To remedy this, the possible challenges associated with the proposed renewable energy auctions need to be identified, and stakeholders must determine what penalties and deadlines would be best suited to address these challenges. However, these punitive measures ought not to be counteractive. Excessive deadlines and penalties might lead to high bids for power projects to avoid the adverse effect of tight deadlines. More specifically, to cater for the penalties, bidders would increase the price of their submitted bids, ultimately leading to higher electricity costs for consumers.

 

b) Risk of Collusion between the Bidders

The success of the Auctions Policy is pegged on ensuring that the process is competitive and free from influence. However, there is a risk that participants in the renewable energy auctions might collude to drive up the prices of electricity and exclude other bidders from the process.

 

A renewable energy auction can either be static or dynamic in nature.

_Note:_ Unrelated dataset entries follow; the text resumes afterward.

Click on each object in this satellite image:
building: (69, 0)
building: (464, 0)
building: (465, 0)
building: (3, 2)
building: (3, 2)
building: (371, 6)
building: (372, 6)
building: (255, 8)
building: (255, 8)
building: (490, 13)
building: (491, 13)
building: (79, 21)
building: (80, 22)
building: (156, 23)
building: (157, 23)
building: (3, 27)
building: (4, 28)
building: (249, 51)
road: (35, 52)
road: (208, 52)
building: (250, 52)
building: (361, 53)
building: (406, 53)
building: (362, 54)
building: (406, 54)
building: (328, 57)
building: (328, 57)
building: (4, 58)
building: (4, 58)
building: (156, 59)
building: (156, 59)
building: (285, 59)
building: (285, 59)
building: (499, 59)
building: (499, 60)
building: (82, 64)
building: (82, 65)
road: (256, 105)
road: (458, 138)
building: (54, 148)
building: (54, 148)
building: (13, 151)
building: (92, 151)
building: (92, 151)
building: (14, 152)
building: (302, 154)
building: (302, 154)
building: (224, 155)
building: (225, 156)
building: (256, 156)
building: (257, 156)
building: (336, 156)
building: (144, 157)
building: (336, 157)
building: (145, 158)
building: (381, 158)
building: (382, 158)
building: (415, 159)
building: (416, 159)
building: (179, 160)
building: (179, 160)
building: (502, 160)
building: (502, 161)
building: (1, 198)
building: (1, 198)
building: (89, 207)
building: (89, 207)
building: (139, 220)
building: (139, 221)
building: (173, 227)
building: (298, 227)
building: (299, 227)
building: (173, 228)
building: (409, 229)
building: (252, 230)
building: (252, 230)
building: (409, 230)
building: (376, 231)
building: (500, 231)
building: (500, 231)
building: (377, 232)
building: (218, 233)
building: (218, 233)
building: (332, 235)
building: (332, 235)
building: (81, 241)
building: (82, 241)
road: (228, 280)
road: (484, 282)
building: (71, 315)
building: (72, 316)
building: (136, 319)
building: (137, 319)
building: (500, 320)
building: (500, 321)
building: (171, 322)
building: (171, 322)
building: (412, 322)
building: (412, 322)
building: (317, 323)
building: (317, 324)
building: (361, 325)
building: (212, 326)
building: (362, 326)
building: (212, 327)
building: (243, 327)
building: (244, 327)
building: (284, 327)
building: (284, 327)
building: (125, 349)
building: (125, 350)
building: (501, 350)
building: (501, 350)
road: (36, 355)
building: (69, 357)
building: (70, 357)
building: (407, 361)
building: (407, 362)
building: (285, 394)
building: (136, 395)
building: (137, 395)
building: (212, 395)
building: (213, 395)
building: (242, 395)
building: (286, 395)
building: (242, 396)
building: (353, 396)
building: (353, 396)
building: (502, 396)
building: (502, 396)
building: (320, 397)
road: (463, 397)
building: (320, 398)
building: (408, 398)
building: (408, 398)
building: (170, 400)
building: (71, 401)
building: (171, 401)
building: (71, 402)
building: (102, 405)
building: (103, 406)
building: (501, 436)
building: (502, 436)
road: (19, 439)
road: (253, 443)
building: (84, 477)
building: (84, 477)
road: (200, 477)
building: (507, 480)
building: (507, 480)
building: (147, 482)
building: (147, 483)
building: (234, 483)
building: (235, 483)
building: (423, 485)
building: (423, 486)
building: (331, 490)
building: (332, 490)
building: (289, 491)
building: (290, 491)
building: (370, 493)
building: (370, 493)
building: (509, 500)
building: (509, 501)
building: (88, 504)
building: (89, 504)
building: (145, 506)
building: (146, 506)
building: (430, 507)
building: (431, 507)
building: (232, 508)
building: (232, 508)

Under a static auction, the participants submit the bids simultaneously while under a dynamic auction the participants submit their bids through several rounds. A static auction is one way of dealing with collusion as the bidders are unaware of the other participants’ bids. However, under a dynamic auction, participants are able to see the other bids and amend their bids accordingly. Therefore, static auctions are ideal for countries which are new to renewable energy auctions as they can reduce the risk of collusion.

 

c) Absence of a Ceiling Price

A ceiling price is the price at which bids are capped, with bids submitted above this price being disqualified. Creating a ceiling price under the Auctions Policy would allow the Ministry of Energy to control the price of electricity and ensure that it is affordable for consumers. Where auctions are undersubscribed, a ceiling price ensures that bidders do not price their electricity at exorbitant prices. However, it will be important for the Ministry of Energy to disclose, in advance, the ceiling price to bidders once the same is determined. This is to ensure that genuine bidders are not disqualified for pricing their bids above the ceiling price because of lack of knowledge.

 

Conclusion

While Kenya is on the right path towards implementing renewable energy auctions, a lot is yet to be done to ensure its success. The power sector stakeholders face a tall order to ensure that the country not only benefits from the Auctions Policy, but that the gaps in the proposed Auctions Policy are addressed.